Top 10 North American Water Parks
For 2015, the top 10 North American water parks are:
|Rank||Park and Location||2015||2014||Change|
|1||Disney’s Typhoon Lagoon at Disney World, Orlando, Florida||2,294,000||2,185,000||5.0%|
|2||Disney’s Blizzard Beach at Disney World, Orlando, Florida||2,107,000||2,007,000||5.0%|
|3||Aquatica, Orlando, Florida||1,600,000||1,569,000||2.0%|
|4||Wet ’n’ Wild, Orlando, Florida||1,310,000||1,284,000||2.0%|
|5||Schlitterbahn, New Braunfels, Texas||1,037,000||1,037,000||0.0%|
|6||Water Country USA, Williamsburg, Virginia||726,000||726,000||0.0%|
|7||Adventure Island, Tampa, Florida||663,000||644,000||3.0%|
|8||Schlitterbahn, Galveston, Texas||551,000||551,000||0.0%|
|9||Six Flags-Hurricane Harbor, Arlington, Texas||549,000||523,000||5.0%|
|10||Six Flags-White Water, Georgia||541,000||510,000||6.1%|
Orlando takes the top four spots with Adventure Island in seventh place. Again Disney’s Typhoon Lagoon and Blizzard Beach are ranked first and second. Worldwide, Orlando’s top four make the top 10 but Disney lost the top spot with Chimelong Waterpark in Guangzhou, China ranking first in 2013 onwards.

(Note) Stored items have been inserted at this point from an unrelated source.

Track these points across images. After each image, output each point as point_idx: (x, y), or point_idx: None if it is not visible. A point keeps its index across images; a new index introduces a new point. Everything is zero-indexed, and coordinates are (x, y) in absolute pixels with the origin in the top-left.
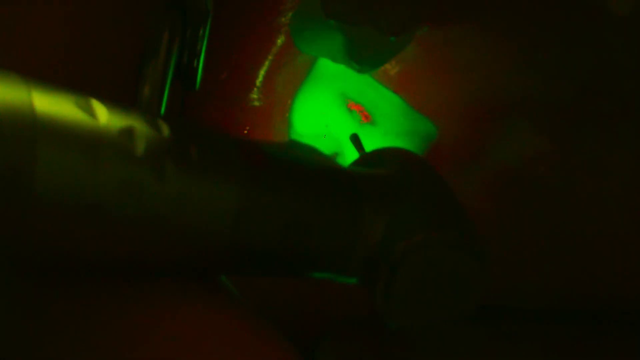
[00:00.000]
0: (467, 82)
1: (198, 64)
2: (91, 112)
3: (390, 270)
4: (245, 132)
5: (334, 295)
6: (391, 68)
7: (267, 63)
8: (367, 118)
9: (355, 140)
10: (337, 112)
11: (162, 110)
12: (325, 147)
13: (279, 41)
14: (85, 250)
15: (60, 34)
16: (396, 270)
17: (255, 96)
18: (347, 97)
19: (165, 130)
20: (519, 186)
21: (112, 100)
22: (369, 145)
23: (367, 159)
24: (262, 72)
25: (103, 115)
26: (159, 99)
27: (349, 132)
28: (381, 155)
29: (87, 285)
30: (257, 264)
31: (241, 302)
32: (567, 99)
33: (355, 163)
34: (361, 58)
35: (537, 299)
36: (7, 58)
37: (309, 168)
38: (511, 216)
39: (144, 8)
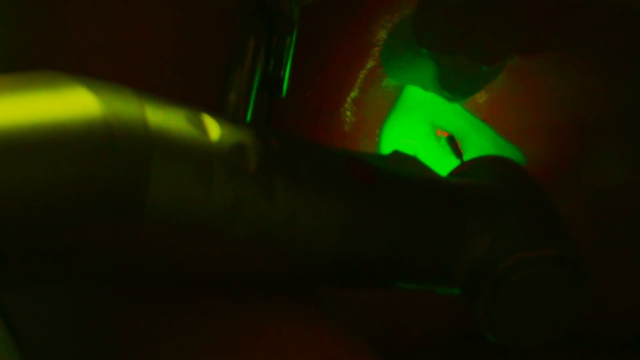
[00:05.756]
0: (556, 111)
1: (284, 74)
2: (203, 128)
3: (494, 285)
4: None
5: (428, 313)
6: (480, 97)
7: (354, 85)
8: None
9: (452, 143)
10: (426, 141)
11: (248, 118)
12: None
13: (367, 63)
14: (190, 266)
15: (158, 39)
16: (500, 285)
17: (341, 118)
18: (435, 125)
19: (275, 145)
20: (606, 214)
21: (221, 114)
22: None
23: (468, 168)
24: (349, 94)
25: (215, 131)
26: (245, 107)
27: (438, 161)
28: (481, 164)
29: (183, 301)
30: (358, 277)
31: (336, 318)
32: None
33: (455, 172)
34: (453, 87)
35: (624, 327)
36: (105, 59)
37: (414, 182)
38: (598, 243)
39: (232, 16)
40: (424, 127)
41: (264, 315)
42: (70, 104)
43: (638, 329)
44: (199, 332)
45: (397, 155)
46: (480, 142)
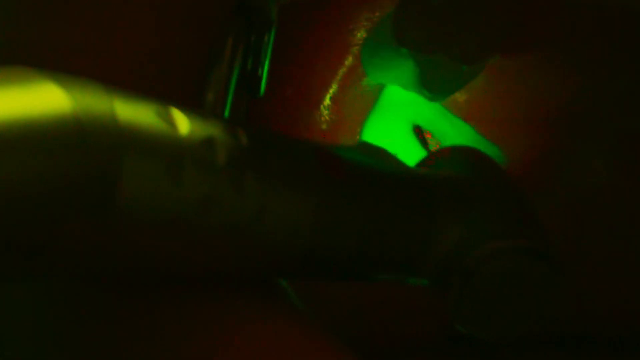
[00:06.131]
0: (536, 111)
1: (262, 72)
2: (172, 122)
3: (465, 277)
4: None
5: (403, 310)
6: (460, 96)
7: (334, 84)
8: (436, 146)
9: (419, 134)
10: (405, 140)
11: (226, 116)
12: None
13: (347, 62)
14: (162, 261)
15: (136, 37)
16: (470, 277)
17: (321, 117)
18: (415, 124)
19: (244, 139)
20: (589, 214)
21: (191, 107)
22: None
23: (438, 158)
24: (328, 93)
25: (183, 125)
26: (223, 105)
27: (418, 159)
28: (452, 154)
29: (155, 300)
30: (330, 269)
31: (308, 316)
32: (637, 131)
33: (426, 161)
34: (433, 86)
35: (608, 326)
36: (84, 59)
37: (384, 174)
38: (578, 241)
39: (211, 15)
40: (404, 126)
41: (236, 315)
42: (39, 99)
43: (622, 328)
44: (171, 333)
45: (365, 146)
46: (460, 141)
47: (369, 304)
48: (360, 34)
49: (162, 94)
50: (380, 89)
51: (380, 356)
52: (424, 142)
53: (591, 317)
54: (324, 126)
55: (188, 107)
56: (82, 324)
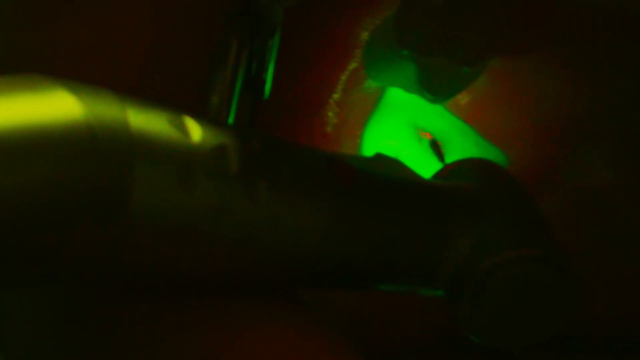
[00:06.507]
0: (538, 112)
1: (267, 76)
2: (184, 130)
3: (477, 286)
4: None
5: (404, 312)
6: (461, 98)
7: (336, 87)
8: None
9: (435, 147)
10: (408, 142)
11: (231, 120)
12: None
13: (349, 65)
14: (173, 268)
15: (141, 41)
16: (483, 287)
17: (323, 120)
18: (417, 126)
19: (257, 146)
20: (591, 216)
21: (202, 116)
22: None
23: (450, 170)
24: (330, 96)
25: (196, 133)
26: (228, 108)
27: (420, 162)
28: (464, 166)
29: (161, 304)
30: (342, 278)
31: (319, 320)
32: (638, 132)
33: (438, 174)
34: (434, 88)
35: (610, 329)
36: (88, 61)
37: (397, 184)
38: (581, 244)
39: (214, 17)
40: (406, 128)
41: (245, 318)
42: (52, 107)
43: (622, 330)
44: (173, 335)
45: (379, 157)
46: (462, 144)
47: (370, 305)
48: (362, 37)
49: (166, 96)
50: (382, 91)
51: (381, 357)
52: (439, 154)
53: (591, 318)
54: (326, 128)
55: (201, 115)
56: (83, 326)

Bear in mind though when comparing numbers that whilst Orlando’s water parks are open pretty much all year round, most other US water parks including Adventure Island are seasonal and typically only open for five or six months of the year.
History of Attendance Reports
Florida’s theme parks typically do not publish annual attendance figures but over the years a number of organisations have published estimated annual attendance figures for both US and worldwide theme parks, water parks and now museums.
Combining details from the parks own PR releases, financial reports, local tourism offices and other sources, each year they compile top 20 lists showing estimated attendance and percentage change from the previous year.
The current attendance reports are produced by the Themed Entertainment Association (TEA) in partnership with AECOM. Earlier reports were produced by ERA (now part of AECOM) in conjunction with Amusement Business Magazine (since closed).